WORK ORDER 1:
Reproduce the Power Automate passage verbatim from "Trigger Types" to "percent of executions.".
WORK ORDER 2:
Answer these questions from the Power Automate passage:
(a) By Friday, how many more flows have other makers built?
(b) Which table does the example trigger use?
(c) Where does the filter expression run?

DOCUMENT PASSAGE:

A maker builds a flow on Monday that emails the sales manager when a high-value opportunity moves to the negotiation stage. By Friday, three more makers have built three more flows that do almost the same thing in slightly different ways, none of them following the same naming convention. Power Automate is fast to build with and slow to govern. The patterns below are the ones that hold up past the first month.
Trigger Types
Dataverse: when row added, updated, deleted, scheduled, manual (button or Flow Launch Panel). Pick the narrowest trigger — row-filtered triggers fire less often. The single biggest performance lever in any flow is the trigger filter expression; without it, the flow fires on every row change in the table and discards 99 percent of executions.
trigger: When a row is updated
table: opportunity
scope: Organization
filter: estimatedvalue gt 100000 and statecode eq 0
The filter expression runs server-side before the flow is dispatched. A flow without a filter on a high-volume table eats your daily run quota in days.

Keypoint correspondence data

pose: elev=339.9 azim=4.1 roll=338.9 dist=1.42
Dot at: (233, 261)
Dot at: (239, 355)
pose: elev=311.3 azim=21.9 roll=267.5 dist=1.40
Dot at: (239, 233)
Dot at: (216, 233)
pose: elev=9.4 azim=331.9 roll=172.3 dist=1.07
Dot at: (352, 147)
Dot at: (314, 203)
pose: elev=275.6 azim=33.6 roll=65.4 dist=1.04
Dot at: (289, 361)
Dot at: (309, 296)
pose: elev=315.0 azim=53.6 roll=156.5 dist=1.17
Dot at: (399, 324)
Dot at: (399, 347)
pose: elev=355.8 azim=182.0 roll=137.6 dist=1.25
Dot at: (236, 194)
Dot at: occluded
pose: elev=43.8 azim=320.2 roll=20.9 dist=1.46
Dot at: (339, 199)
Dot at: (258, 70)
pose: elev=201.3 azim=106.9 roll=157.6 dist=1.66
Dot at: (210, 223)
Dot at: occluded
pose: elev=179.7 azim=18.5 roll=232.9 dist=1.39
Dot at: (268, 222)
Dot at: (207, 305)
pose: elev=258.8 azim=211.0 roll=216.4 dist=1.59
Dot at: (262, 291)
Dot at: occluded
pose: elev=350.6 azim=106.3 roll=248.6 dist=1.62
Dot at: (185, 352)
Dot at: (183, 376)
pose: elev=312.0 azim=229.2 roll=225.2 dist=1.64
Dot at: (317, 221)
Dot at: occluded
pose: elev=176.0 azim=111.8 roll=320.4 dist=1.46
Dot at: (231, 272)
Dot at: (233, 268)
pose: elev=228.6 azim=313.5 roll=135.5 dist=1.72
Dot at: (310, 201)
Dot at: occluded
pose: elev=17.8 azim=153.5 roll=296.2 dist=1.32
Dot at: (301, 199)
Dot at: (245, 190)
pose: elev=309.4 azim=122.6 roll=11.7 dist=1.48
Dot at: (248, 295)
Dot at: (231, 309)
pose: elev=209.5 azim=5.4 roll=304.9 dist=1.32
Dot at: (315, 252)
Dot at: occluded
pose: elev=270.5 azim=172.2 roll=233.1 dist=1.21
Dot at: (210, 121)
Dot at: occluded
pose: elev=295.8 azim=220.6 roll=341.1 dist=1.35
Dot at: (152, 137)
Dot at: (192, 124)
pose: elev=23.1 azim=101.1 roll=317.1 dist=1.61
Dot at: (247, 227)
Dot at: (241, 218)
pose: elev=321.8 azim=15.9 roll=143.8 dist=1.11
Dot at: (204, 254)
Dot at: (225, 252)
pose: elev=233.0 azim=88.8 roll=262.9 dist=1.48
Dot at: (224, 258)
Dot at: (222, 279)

FINAL ANSWER 1:
Trigger Types
Dataverse: when row added, updated, deleted, scheduled, manual (button or Flow Launch Panel). Pick the narrowest trigger — row-filtered triggers fire less often. The single biggest performance lever in any flow is the trigger filter expression; without it, the flow fires on every row change in the table and discards 99 percent of executions.

FINAL ANSWER 2:
(a) Three more flows.
(b) The opportunity table.
(c) It runs server-side, before the flow is dispatched.